[Page images with their extracted text]
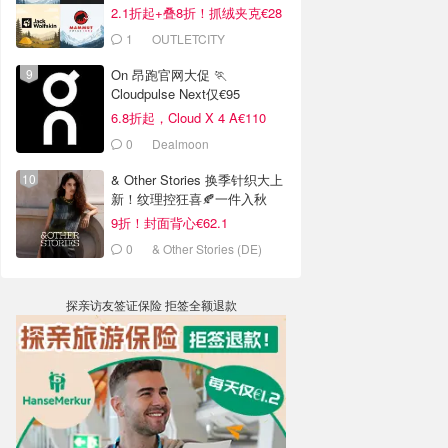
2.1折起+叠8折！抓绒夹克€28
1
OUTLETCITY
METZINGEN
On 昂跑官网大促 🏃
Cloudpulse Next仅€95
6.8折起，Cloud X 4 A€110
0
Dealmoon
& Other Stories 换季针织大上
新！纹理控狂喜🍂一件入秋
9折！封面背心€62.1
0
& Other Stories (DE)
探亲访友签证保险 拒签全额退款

...

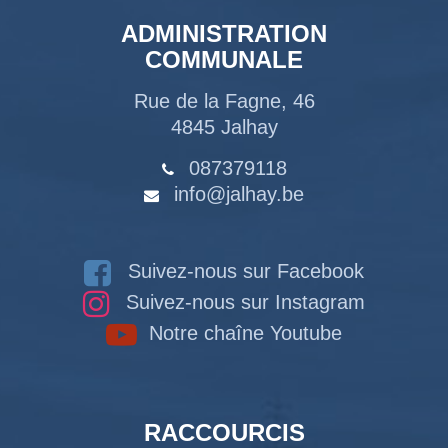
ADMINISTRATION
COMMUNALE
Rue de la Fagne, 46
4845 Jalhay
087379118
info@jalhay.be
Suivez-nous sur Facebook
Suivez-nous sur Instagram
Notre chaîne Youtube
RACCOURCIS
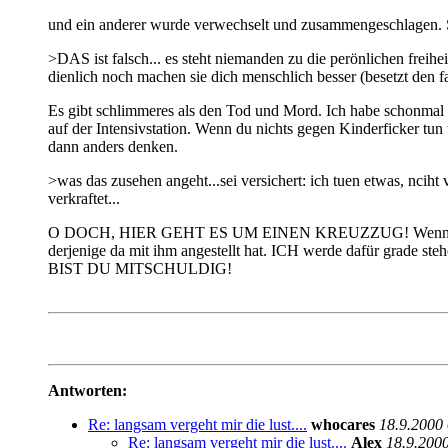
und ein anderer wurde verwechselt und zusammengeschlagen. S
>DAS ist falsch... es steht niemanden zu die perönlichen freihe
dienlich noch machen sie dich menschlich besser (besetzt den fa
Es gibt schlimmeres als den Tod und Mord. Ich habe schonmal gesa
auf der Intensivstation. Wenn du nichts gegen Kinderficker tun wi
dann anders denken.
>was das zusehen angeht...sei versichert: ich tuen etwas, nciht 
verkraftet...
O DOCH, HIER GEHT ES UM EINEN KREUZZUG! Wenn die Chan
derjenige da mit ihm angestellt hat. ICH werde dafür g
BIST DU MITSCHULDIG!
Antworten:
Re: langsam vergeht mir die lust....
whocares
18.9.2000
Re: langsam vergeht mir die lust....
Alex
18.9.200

What is required -
Can you extract, word for word, the lines above starting with the one containing "2.1折起+叠8折！抓绒夹克€28" and going on through the one containing "探亲访友签证保险 拒签全额退款"?

Exercise result -
2.1折起+叠8折！抓绒夹克€28
1
OUTLETCITY
METZINGEN
On 昂跑官网大促 🏃
Cloudpulse Next仅€95
6.8折起，Cloud X 4 A€110
0
Dealmoon
& Other Stories 换季针织大上
新！纹理控狂喜🍂一件入秋
9折！封面背心€62.1
0
& Other Stories (DE)
探亲访友签证保险 拒签全额退款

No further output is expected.